A similar recursive definition happens with values. Take the value 3. What type is it? Well, a 3 can’t be more than 3 or less than 3, so it’s bounds are 3 and 3. i.e. int[3, 3]. More generally, x :: int[x, x] for all x :: int[-∞, ∞]. This gives us one type for each value – as such, what is the difference between the value 3 and the once-inhabited type int[3, 3]? What really is the difference between a type and a value? I can imagine a type system whereby types and values are completely unified, rather than distinct concepts.
Anyway, let’s look at a practical example. Take the expression 3 + 4. Adding type annotations:
3 :: int[3, 3] + 4 :: int[4, 4]
and it would evaluate to 7 :: int[7, 7]
but, I could also say: z :: int[0, 256] = 3 + 4, because int[0, 256] is a supertype of int[7, 7]

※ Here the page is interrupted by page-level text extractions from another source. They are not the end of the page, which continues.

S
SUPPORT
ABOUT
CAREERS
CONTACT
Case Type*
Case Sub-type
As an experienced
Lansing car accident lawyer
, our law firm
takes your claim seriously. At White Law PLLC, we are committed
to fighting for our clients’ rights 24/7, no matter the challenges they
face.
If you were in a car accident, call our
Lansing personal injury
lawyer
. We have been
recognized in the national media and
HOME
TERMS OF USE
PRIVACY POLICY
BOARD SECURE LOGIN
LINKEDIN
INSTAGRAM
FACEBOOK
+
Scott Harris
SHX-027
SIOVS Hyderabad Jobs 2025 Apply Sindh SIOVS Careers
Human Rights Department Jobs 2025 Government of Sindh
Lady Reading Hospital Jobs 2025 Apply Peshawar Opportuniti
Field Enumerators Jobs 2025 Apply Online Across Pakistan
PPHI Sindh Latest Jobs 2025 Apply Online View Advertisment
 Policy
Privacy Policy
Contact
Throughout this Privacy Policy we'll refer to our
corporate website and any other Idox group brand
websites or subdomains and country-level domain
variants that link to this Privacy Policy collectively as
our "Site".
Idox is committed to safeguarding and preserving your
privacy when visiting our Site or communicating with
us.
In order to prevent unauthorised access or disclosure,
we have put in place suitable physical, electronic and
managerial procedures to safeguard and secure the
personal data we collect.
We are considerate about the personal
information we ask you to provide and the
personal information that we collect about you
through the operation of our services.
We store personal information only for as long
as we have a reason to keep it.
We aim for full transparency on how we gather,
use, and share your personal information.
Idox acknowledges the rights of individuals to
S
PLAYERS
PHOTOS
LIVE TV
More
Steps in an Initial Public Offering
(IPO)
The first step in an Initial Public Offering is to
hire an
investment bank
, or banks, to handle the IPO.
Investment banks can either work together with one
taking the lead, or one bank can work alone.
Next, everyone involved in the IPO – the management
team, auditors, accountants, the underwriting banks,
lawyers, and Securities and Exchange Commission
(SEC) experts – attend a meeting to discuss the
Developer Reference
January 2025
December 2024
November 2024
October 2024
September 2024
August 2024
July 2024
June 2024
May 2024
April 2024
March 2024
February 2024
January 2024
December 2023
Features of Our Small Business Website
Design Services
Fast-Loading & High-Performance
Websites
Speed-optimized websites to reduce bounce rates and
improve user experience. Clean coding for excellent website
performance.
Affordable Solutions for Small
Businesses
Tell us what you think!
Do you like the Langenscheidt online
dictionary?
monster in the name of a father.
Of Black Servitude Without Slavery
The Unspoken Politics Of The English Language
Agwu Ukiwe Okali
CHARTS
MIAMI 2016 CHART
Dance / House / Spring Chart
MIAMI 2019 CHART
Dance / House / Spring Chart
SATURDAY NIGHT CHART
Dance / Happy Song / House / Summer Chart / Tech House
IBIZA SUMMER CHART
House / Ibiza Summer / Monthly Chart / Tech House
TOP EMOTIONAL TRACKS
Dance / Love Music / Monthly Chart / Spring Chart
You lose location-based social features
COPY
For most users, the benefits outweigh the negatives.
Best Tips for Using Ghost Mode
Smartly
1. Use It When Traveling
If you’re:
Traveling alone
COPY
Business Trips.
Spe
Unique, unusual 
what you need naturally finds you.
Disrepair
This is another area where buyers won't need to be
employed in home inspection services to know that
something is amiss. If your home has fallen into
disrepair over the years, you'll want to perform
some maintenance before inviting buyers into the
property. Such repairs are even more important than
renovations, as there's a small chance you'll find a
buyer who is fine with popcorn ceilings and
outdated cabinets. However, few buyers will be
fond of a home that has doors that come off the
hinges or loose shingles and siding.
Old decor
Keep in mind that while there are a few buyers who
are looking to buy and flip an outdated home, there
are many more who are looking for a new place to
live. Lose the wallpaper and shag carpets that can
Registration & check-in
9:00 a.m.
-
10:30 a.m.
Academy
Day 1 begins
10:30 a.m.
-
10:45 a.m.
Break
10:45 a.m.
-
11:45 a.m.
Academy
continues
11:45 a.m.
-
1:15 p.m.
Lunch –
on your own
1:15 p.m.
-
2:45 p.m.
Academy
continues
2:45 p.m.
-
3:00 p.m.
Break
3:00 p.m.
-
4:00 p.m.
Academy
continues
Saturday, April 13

So, if we type-alias, say, smallint = int[0, 256], I can say: z :: smallint = 3 + 4. This is looking more like normal code. Now, if java did this, then int x = Integer.MAX_VALUE + Integer.MAX_VALUE wouldn’t type-check, but long x = Integer.MAX_VALUE + Integer.MAX_VALUE would.
Ahhhhhhhhhhhhhhhhhhh. Sigh of relief. That’s so much better!
But, what happens if I need to narrow a type? Say, I have an integer from user input, which could be anything, but I need to store it in, say, an int[0, 256]? Yawn. It’s just validation, and we just need a function like this:
narrow :: int[a1, b1] -> Maybe int[a2, b2]
This all seems a lot for just avoiding integer overflows, but it has potential to prevent bugs, and this is just the tip of the iceberg for dependent types.